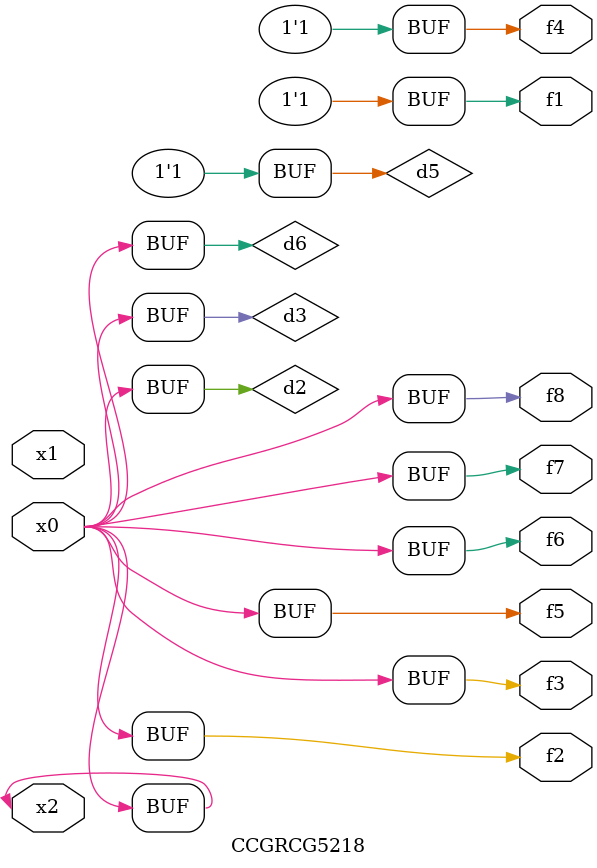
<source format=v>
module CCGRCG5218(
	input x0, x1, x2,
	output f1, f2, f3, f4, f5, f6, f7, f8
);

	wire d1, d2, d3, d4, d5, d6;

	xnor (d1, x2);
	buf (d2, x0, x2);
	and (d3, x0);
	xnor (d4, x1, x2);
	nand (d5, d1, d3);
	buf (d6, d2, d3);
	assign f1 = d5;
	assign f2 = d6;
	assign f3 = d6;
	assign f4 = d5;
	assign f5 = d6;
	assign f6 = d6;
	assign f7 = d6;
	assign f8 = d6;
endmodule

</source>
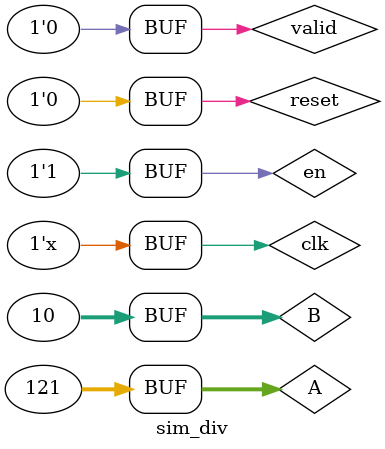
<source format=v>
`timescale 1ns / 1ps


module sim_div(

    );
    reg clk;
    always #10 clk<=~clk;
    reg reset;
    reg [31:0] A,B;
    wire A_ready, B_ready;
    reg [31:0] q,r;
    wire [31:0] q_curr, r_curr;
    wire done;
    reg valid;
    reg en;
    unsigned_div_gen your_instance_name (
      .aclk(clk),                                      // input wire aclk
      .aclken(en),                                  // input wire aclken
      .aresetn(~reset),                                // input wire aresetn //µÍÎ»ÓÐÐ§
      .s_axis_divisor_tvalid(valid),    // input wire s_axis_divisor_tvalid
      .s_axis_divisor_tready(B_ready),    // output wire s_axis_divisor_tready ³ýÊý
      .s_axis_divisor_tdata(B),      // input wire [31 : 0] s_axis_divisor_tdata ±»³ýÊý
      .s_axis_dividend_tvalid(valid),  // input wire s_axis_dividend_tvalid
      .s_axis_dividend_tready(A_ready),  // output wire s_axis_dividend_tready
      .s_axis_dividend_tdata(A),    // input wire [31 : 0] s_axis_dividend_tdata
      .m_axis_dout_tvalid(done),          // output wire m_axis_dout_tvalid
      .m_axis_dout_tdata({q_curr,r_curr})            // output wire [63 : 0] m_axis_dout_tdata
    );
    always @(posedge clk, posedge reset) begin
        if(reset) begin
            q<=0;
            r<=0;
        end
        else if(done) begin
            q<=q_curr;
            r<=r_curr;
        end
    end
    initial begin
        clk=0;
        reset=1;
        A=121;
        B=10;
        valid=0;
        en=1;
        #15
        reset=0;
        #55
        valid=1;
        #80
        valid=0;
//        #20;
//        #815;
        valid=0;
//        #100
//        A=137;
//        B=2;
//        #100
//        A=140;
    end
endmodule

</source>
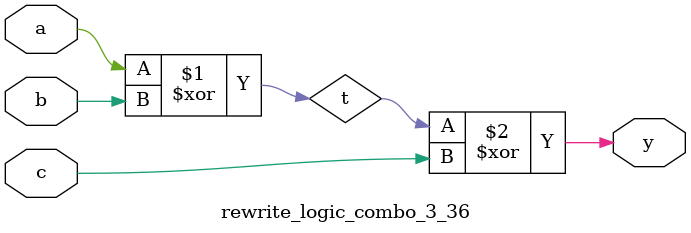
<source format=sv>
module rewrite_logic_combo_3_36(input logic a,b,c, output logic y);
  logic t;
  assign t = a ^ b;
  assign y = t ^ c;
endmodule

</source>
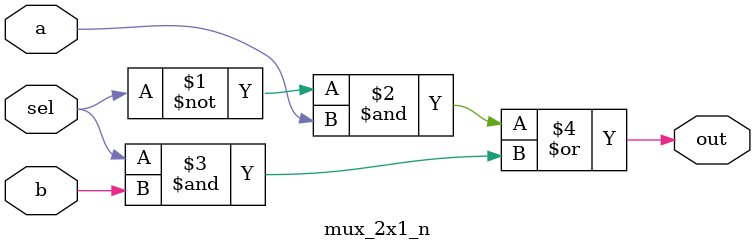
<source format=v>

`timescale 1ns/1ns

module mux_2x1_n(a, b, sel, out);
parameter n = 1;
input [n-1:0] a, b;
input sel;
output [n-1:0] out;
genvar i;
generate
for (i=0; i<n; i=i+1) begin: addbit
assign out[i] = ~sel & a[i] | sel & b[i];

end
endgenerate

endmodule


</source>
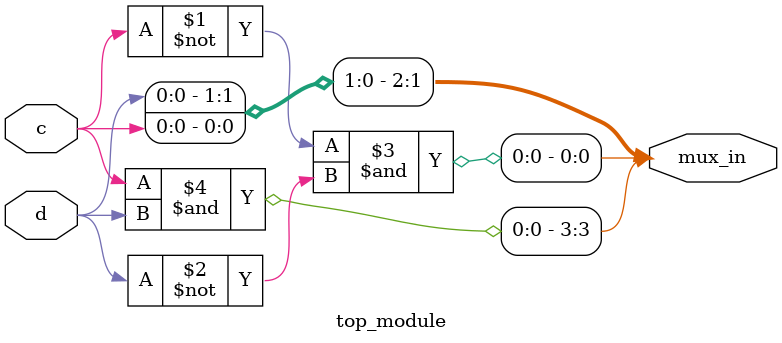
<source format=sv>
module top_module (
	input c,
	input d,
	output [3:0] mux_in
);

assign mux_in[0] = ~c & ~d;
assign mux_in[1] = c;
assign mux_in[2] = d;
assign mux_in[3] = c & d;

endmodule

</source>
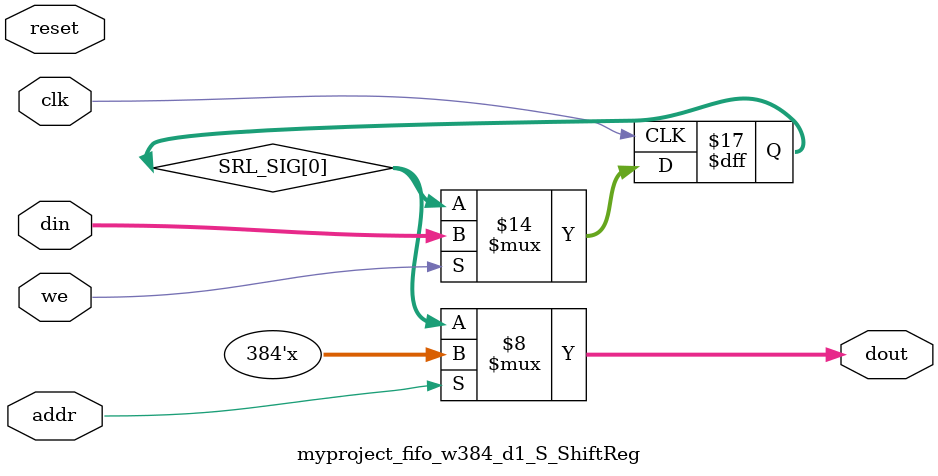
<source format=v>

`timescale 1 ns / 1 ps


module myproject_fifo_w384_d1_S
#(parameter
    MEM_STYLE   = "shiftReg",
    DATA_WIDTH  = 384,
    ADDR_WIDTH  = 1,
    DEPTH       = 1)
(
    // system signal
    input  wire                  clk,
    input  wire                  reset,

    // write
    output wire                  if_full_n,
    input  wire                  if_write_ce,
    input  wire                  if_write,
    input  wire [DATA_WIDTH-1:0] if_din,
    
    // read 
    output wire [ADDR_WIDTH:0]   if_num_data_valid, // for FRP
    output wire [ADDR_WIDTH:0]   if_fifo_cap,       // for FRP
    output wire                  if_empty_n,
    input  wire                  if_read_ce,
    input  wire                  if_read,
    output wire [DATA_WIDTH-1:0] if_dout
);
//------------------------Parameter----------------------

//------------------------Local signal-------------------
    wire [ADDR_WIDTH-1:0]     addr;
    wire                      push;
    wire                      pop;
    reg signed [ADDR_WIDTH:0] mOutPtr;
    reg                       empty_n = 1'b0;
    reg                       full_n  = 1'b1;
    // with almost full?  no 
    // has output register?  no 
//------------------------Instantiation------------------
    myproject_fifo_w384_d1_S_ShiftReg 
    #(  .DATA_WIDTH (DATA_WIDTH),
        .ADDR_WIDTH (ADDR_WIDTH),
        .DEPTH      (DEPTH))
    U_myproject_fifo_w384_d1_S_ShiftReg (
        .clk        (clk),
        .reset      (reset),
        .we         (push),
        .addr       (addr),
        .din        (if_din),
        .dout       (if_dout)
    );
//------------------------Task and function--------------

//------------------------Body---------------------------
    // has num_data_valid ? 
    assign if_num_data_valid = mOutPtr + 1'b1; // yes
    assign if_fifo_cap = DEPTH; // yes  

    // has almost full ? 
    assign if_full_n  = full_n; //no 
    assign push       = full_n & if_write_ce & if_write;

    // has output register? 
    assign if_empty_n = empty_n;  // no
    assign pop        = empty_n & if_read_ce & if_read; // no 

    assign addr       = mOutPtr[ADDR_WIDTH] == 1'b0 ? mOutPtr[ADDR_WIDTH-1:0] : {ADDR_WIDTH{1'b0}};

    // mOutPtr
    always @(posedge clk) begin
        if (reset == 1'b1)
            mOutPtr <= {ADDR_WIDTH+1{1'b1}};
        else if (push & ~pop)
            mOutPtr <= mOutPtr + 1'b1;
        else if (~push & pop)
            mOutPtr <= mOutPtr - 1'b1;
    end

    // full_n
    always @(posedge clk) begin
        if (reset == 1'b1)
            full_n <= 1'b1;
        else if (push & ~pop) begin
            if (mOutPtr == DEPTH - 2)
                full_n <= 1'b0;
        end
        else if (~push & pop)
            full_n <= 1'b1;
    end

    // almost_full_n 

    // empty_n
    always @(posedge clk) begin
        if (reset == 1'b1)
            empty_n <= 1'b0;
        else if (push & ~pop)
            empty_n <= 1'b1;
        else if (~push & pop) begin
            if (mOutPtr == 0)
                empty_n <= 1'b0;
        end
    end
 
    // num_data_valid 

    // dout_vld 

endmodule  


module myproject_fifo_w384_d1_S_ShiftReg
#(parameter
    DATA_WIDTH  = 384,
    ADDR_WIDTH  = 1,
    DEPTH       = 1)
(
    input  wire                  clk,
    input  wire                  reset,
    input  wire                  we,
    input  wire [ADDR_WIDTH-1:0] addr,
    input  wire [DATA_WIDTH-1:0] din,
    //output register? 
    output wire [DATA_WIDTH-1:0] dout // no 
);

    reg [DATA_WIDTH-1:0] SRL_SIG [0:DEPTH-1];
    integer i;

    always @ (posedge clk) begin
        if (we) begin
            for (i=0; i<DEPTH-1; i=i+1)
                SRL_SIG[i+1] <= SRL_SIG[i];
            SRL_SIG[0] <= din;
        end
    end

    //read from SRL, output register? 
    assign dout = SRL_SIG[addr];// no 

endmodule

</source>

--- --- ---

### PROBLEM REQUIREMENTS
Word for word, write out each of the records, but not the pictures.

### WORKED SOLUTION
<source format=v>
module CCGRCG5218(
	input x0, x1, x2,
	output f1, f2, f3, f4, f5, f6, f7, f8
);

	wire d1, d2, d3, d4, d5, d6;

	xnor (d1, x2);
	buf (d2, x0, x2);
	and (d3, x0);
	xnor (d4, x1, x2);
	nand (d5, d1, d3);
	buf (d6, d2, d3);
	assign f1 = d5;
	assign f2 = d6;
	assign f3 = d6;
	assign f4 = d5;
	assign f5 = d6;
	assign f6 = d6;
	assign f7 = d6;
	assign f8 = d6;
endmodule

</source>
<source format=v>
`timescale 1ns / 1ps


module sim_div(

    );
    reg clk;
    always #10 clk<=~clk;
    reg reset;
    reg [31:0] A,B;
    wire A_ready, B_ready;
    reg [31:0] q,r;
    wire [31:0] q_curr, r_curr;
    wire done;
    reg valid;
    reg en;
    unsigned_div_gen your_instance_name (
      .aclk(clk),                                      // input wire aclk
      .aclken(en),                                  // input wire aclken
      .aresetn(~reset),                                // input wire aresetn //µÍÎ»ÓÐÐ§
      .s_axis_divisor_tvalid(valid),    // input wire s_axis_divisor_tvalid
      .s_axis_divisor_tready(B_ready),    // output wire s_axis_divisor_tready ³ýÊý
      .s_axis_divisor_tdata(B),      // input wire [31 : 0] s_axis_divisor_tdata ±»³ýÊý
      .s_axis_dividend_tvalid(valid),  // input wire s_axis_dividend_tvalid
      .s_axis_dividend_tready(A_ready),  // output wire s_axis_dividend_tready
      .s_axis_dividend_tdata(A),    // input wire [31 : 0] s_axis_dividend_tdata
      .m_axis_dout_tvalid(done),          // output wire m_axis_dout_tvalid
      .m_axis_dout_tdata({q_curr,r_curr})            // output wire [63 : 0] m_axis_dout_tdata
    );
    always @(posedge clk, posedge reset) begin
        if(reset) begin
            q<=0;
            r<=0;
        end
        else if(done) begin
            q<=q_curr;
            r<=r_curr;
        end
    end
    initial begin
        clk=0;
        reset=1;
        A=121;
        B=10;
        valid=0;
        en=1;
        #15
        reset=0;
        #55
        valid=1;
        #80
        valid=0;
//        #20;
//        #815;
        valid=0;
//        #100
//        A=137;
//        B=2;
//        #100
//        A=140;
    end
endmodule

</source>
<source format=sv>
module rewrite_logic_combo_3_36(input logic a,b,c, output logic y);
  logic t;
  assign t = a ^ b;
  assign y = t ^ c;
endmodule

</source>
<source format=v>

`timescale 1ns/1ns

module mux_2x1_n(a, b, sel, out);
parameter n = 1;
input [n-1:0] a, b;
input sel;
output [n-1:0] out;
genvar i;
generate
for (i=0; i<n; i=i+1) begin: addbit
assign out[i] = ~sel & a[i] | sel & b[i];

end
endgenerate

endmodule


</source>
<source format=sv>
module top_module (
	input c,
	input d,
	output [3:0] mux_in
);

assign mux_in[0] = ~c & ~d;
assign mux_in[1] = c;
assign mux_in[2] = d;
assign mux_in[3] = c & d;

endmodule

</source>
<source format=v>

`timescale 1 ns / 1 ps


module myproject_fifo_w384_d1_S
#(parameter
    MEM_STYLE   = "shiftReg",
    DATA_WIDTH  = 384,
    ADDR_WIDTH  = 1,
    DEPTH       = 1)
(
    // system signal
    input  wire                  clk,
    input  wire                  reset,

    // write
    output wire                  if_full_n,
    input  wire                  if_write_ce,
    input  wire                  if_write,
    input  wire [DATA_WIDTH-1:0] if_din,
    
    // read 
    output wire [ADDR_WIDTH:0]   if_num_data_valid, // for FRP
    output wire [ADDR_WIDTH:0]   if_fifo_cap,       // for FRP
    output wire                  if_empty_n,
    input  wire                  if_read_ce,
    input  wire                  if_read,
    output wire [DATA_WIDTH-1:0] if_dout
);
//------------------------Parameter----------------------

//------------------------Local signal-------------------
    wire [ADDR_WIDTH-1:0]     addr;
    wire                      push;
    wire                      pop;
    reg signed [ADDR_WIDTH:0] mOutPtr;
    reg                       empty_n = 1'b0;
    reg                       full_n  = 1'b1;
    // with almost full?  no 
    // has output register?  no 
//------------------------Instantiation------------------
    myproject_fifo_w384_d1_S_ShiftReg 
    #(  .DATA_WIDTH (DATA_WIDTH),
        .ADDR_WIDTH (ADDR_WIDTH),
        .DEPTH      (DEPTH))
    U_myproject_fifo_w384_d1_S_ShiftReg (
        .clk        (clk),
        .reset      (reset),
        .we         (push),
        .addr       (addr),
        .din        (if_din),
        .dout       (if_dout)
    );
//------------------------Task and function--------------

//------------------------Body---------------------------
    // has num_data_valid ? 
    assign if_num_data_valid = mOutPtr + 1'b1; // yes
    assign if_fifo_cap = DEPTH; // yes  

    // has almost full ? 
    assign if_full_n  = full_n; //no 
    assign push       = full_n & if_write_ce & if_write;

    // has output register? 
    assign if_empty_n = empty_n;  // no
    assign pop        = empty_n & if_read_ce & if_read; // no 

    assign addr       = mOutPtr[ADDR_WIDTH] == 1'b0 ? mOutPtr[ADDR_WIDTH-1:0] : {ADDR_WIDTH{1'b0}};

    // mOutPtr
    always @(posedge clk) begin
        if (reset == 1'b1)
            mOutPtr <= {ADDR_WIDTH+1{1'b1}};
        else if (push & ~pop)
            mOutPtr <= mOutPtr + 1'b1;
        else if (~push & pop)
            mOutPtr <= mOutPtr - 1'b1;
    end

    // full_n
    always @(posedge clk) begin
        if (reset == 1'b1)
            full_n <= 1'b1;
        else if (push & ~pop) begin
            if (mOutPtr == DEPTH - 2)
                full_n <= 1'b0;
        end
        else if (~push & pop)
            full_n <= 1'b1;
    end

    // almost_full_n 

    // empty_n
    always @(posedge clk) begin
        if (reset == 1'b1)
            empty_n <= 1'b0;
        else if (push & ~pop)
            empty_n <= 1'b1;
        else if (~push & pop) begin
            if (mOutPtr == 0)
                empty_n <= 1'b0;
        end
    end
 
    // num_data_valid 

    // dout_vld 

endmodule  


module myproject_fifo_w384_d1_S_ShiftReg
#(parameter
    DATA_WIDTH  = 384,
    ADDR_WIDTH  = 1,
    DEPTH       = 1)
(
    input  wire                  clk,
    input  wire                  reset,
    input  wire                  we,
    input  wire [ADDR_WIDTH-1:0] addr,
    input  wire [DATA_WIDTH-1:0] din,
    //output register? 
    output wire [DATA_WIDTH-1:0] dout // no 
);

    reg [DATA_WIDTH-1:0] SRL_SIG [0:DEPTH-1];
    integer i;

    always @ (posedge clk) begin
        if (we) begin
            for (i=0; i<DEPTH-1; i=i+1)
                SRL_SIG[i+1] <= SRL_SIG[i];
            SRL_SIG[0] <= din;
        end
    end

    //read from SRL, output register? 
    assign dout = SRL_SIG[addr];// no 

endmodule

</source>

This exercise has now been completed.